My head nods, even though my heart breaks a little more. Everything I’ve fucking done with this club was to ensure my children’s safety and security. I know I’ve gotten lost a little on the way. I also know that my son is forced to do exactly what he’s doing. I can die knowing the club is in good hands.
Chapter 13
“You fucking pussy,” I hiss as TJ’s fist meets my jaw for the third time.
“I fucking hate you,” he roars as his elbow meets my mouth on the backswing.
Spitting blood at his feet, I smile back at him. “Then I’ve done my fucking job.”
An urge to fight back, to show his ungrateful ass how a real man fights hits me square in the chest. Pulling at my wrists does nothing but irritate the skin under the ropes. TJ took a lot of pleasure in tying me up. Seems he has a fondness for rope just like his brother.
Lynch enters, pulling TJ back. The very rope he’s become famous for flows through his fingers as if it’s a living breathing thing. Without a word, he slips the noose over my head, tightening it before nodding to some asshole at my back. I’m lifted up until my feet are resting on a sturdy c
rate.
His hands reach up, and for a brief second, I think he’s going to wrap his arms around me. I stiffen when he gets closer. I didn’t raise him to be emotional. He doesn’t reach around me though. His hand pulls just short of my leather cut.
“You have disgraced this club for as long as I can remember.” With nimble fingers, he rips my PRESIDENT patch from my chest.
I nearly give in to the rope around my neck. The loss of that simple strip of fabric feels as if my legs have been cut off at the hips.
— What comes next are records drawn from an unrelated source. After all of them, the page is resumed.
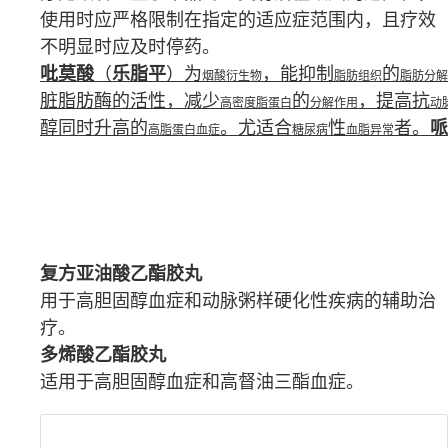
使用时应严格限制在指定的
适应症
范围内，且疗效
不明显时应及时停药。
吡莫酸
（
乐脂平
）
为
，能抑制
的
烟酸衍生物
脂肪组织
脂肪分解
脏脂肪酶的活性，减少
的
，提高抗
高密度脂蛋白
分解作用
动
醇同时升高的
。尤适合
性
者。
哌
高脂蛋白血症
糖尿病
血脂异常
复方亚油酸乙酯胶丸
用于
高胆固醇血症
和
动脉粥样硬化
性疾病的辅助治
疗。
多烯酸乙酯胶丸
适用于高
胆固醇
血症
和高督油三酯血症。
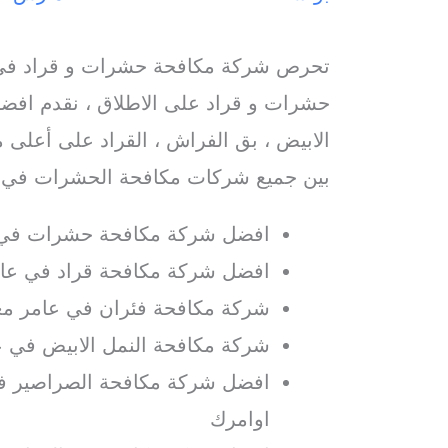
تحرص شركة مكافحة حشرات و قراد في 
حشرات و قراد على الاطلاق ، نقدم افضل
الابيض ، بق الفراش ، القراد على أعلى م
بين جميع شركات مكافحة الحشرات في 
افضل شركة مكافحة حشرات في 
افضل شركة مكافحة قراد في عامر
شركة مكافحة فئران في عامر مع
شركة مكافحة النمل الابيض في ع
افضل شركة مكافحة الصراصير ف
اوامرك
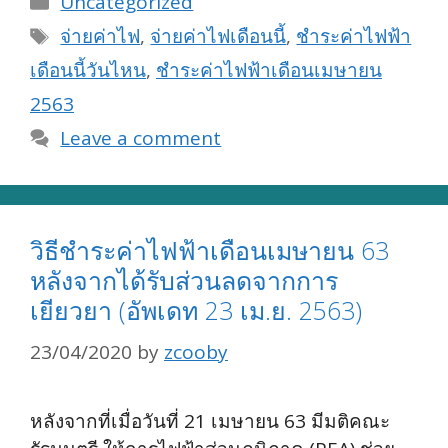
Uncategorized
Tags
จ่ายค่าไฟ
,
จ่ายค่าไฟเดือนนี้
,
ชำระค่าไฟฟ้า
เดือนนี้วันไหน
,
ชำระค่าไฟฟ้าเดือนเมษายน
2563
Leave a comment
วิธีชำระค่าไฟฟ้าเดือนเมษายน 63
หลังจากได้รับส่วนลดจากการ
เยียวยา (อัพเดท 23 เม.ย. 2563)
23/04/2020
by
zcooby
หลังจากที่เมื่อวันที่ 21 เมษายน 63 มีมติคณะ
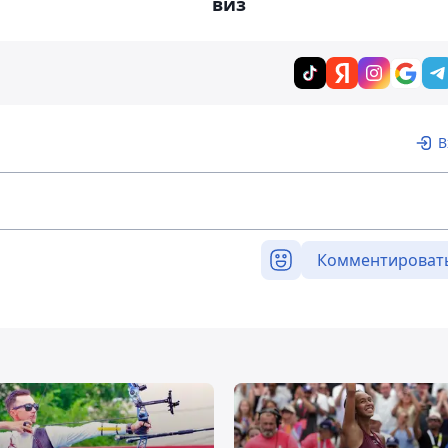
виз
В
Комментироват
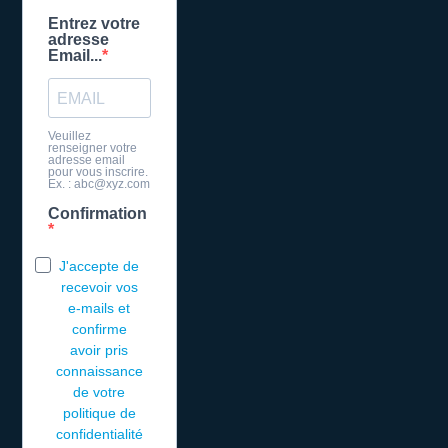
Entrez votre
adresse
Email...
Veuillez
renseigner votre
adresse email
pour vous inscrire.
Ex. : abc@xyz.com
Confirmation
J'accepte de
recevoir vos
e-mails et
confirme
avoir pris
connaissance
de votre
politique de
confidentialité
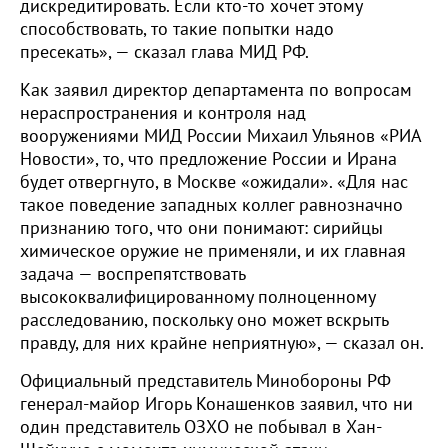
дискредитировать. Если кто-то хочет этому
способствовать, то такие попытки надо
пресекать», — сказал глава МИД РФ.
Как заявил директор департамента по вопросам
нераспространения и контроля над
вооружениями МИД России Михаил Ульянов «РИА
Новости», то, что предложение России и Ирана
будет отвергнуто, в Москве «ожидали». «Для нас
такое поведение западных коллег равнозначно
признанию того, что они понимают: сирийцы
химическое оружие не применяли, и их главная
задача — воспрепятствовать
высококвалифицированному полноценному
расследованию, поскольку оно может вскрыть
правду, для них крайне неприятную», — сказал он.
Официальный представитель Минобороны РФ
генерал-майор Игорь Конашенков заявил, что ни
один представитель ОЗХО не побывал в Хан-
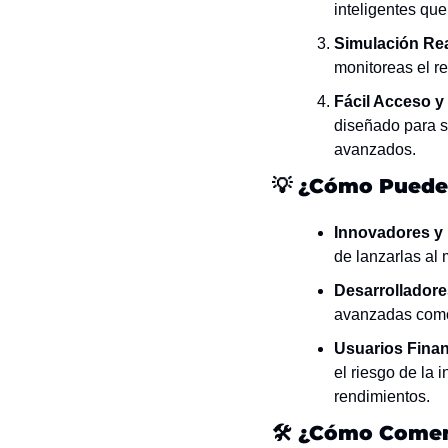
inteligentes que
Simulación Rea
monitoreas el r
Fácil Acceso y
diseñado para se
avanzados.
💡
¿Cómo Puede 
Innovadores y
de lanzarlas al 
Desarrolladore
avanzadas com
Usuarios Finan
el riesgo de la 
rendimientos.
🛠 
¿Cómo Comen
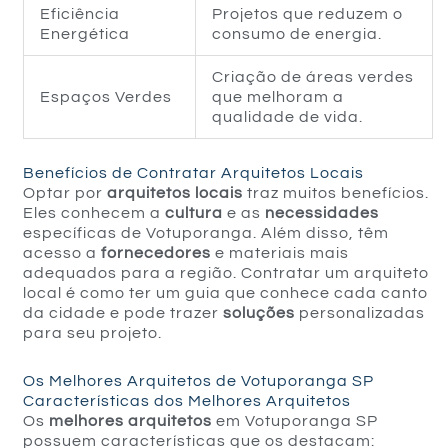
Eficiência
Projetos que reduzem o
Energética
consumo de energia.
Criação de áreas verdes
Espaços Verdes
que melhoram a
qualidade de vida.
Benefícios de Contratar Arquitetos Locais
Optar por
arquitetos locais
traz muitos benefícios.
Eles conhecem a
cultura
e as
necessidades
específicas de Votuporanga. Além disso, têm
acesso a
fornecedores
e materiais mais
adequados para a região. Contratar um arquiteto
local é como ter um guia que conhece cada canto
da cidade e pode trazer
soluções
personalizadas
para seu projeto.
Os Melhores Arquitetos de Votuporanga SP
Características dos Melhores Arquitetos
Os
melhores arquitetos
em Votuporanga SP
possuem características que os destacam:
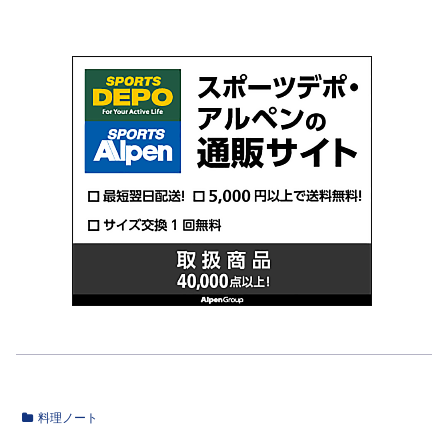
料理ノート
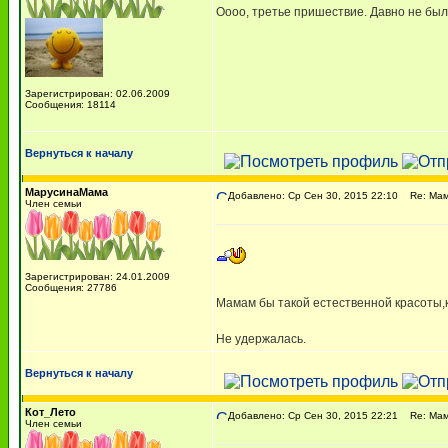
Оооо, третье пришествие. Давно не был
Зарегистрирован: 02.06.2009
Сообщения: 18114
Вернуться к началу
МарусинаМама
Добавлено: Ср Сен 30, 2015 22:10
Re: Мама
Член семьи
Зарегистрирован: 24.01.2009
Сообщения: 27786
Мамам бы такой естественной красоты,ка
Не удержалась.
Вернуться к началу
Кот_Лето
Добавлено: Ср Сен 30, 2015 22:21
Re: Мама
Член семьи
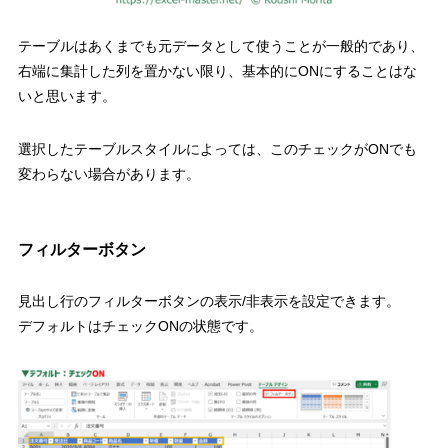
テーブルはあくまでも元データとして使うことが一般的であり、
右端に集計した列を置かない限り、
基本的に
ON
にすることはな
いと思います。
選択したテーブルスタイルによっては、このチェックが
ON
でも
変わらない場合があります。
フィルターボタン
見出し行のフィルターボタンの表示
/
非表示を設定できます。
デフォルトはチェック
ON
の状態
です。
“So this is it?” My mouth is parched. The blood flowing from the corners is the only moisture available to quench my thirst. The taste of copper fills my mouth as I lick my lips, but the effort is futile. There’s no need to drink when I won’t be alive long enough to even begin the early stages of dehydration.
Cold, soulless eyes stare back at me. He doesn’t respond, and I don’t ever expect him to. I created him in my image. His entire life has been spent learning how to be an astute businessman in a world where mistakes are paid for with a life.
I made a mistake.
Now, I’ll pay.
For a brief moment, his eyes glass over. Emotion is a useless tool in our world, and I’m disgusted to see even a flash of it in his eyes.
If my hands weren’t tied behind my back, my fist would meet his nose for the infraction. Rolling my head on my shoulders, I revel in the burn of the rope as it chafes my wrists.
I refuse to pull my eyes from his, refuse to look away. I won’t give him a reprieve. He has to face what he’s doing, and when he lays his head down tonight, he has to live with it. As always, he disappoints me when he looks away first.
“Look me in the eye,” I demand.
The clench of his jaw is telling. He hates me. He loves me. He’s going to become me.
His eyes finally meet mine, mere seconds after nodding his head at my second in command.
The emotion in his eyes from earlier is gone. The only thing that remains is the callous cruelty I’ve been desperate to see for years.
“See you in Hell, Dad.”
Pride fills my black heart just as the crate is kicked out from underneath my boots.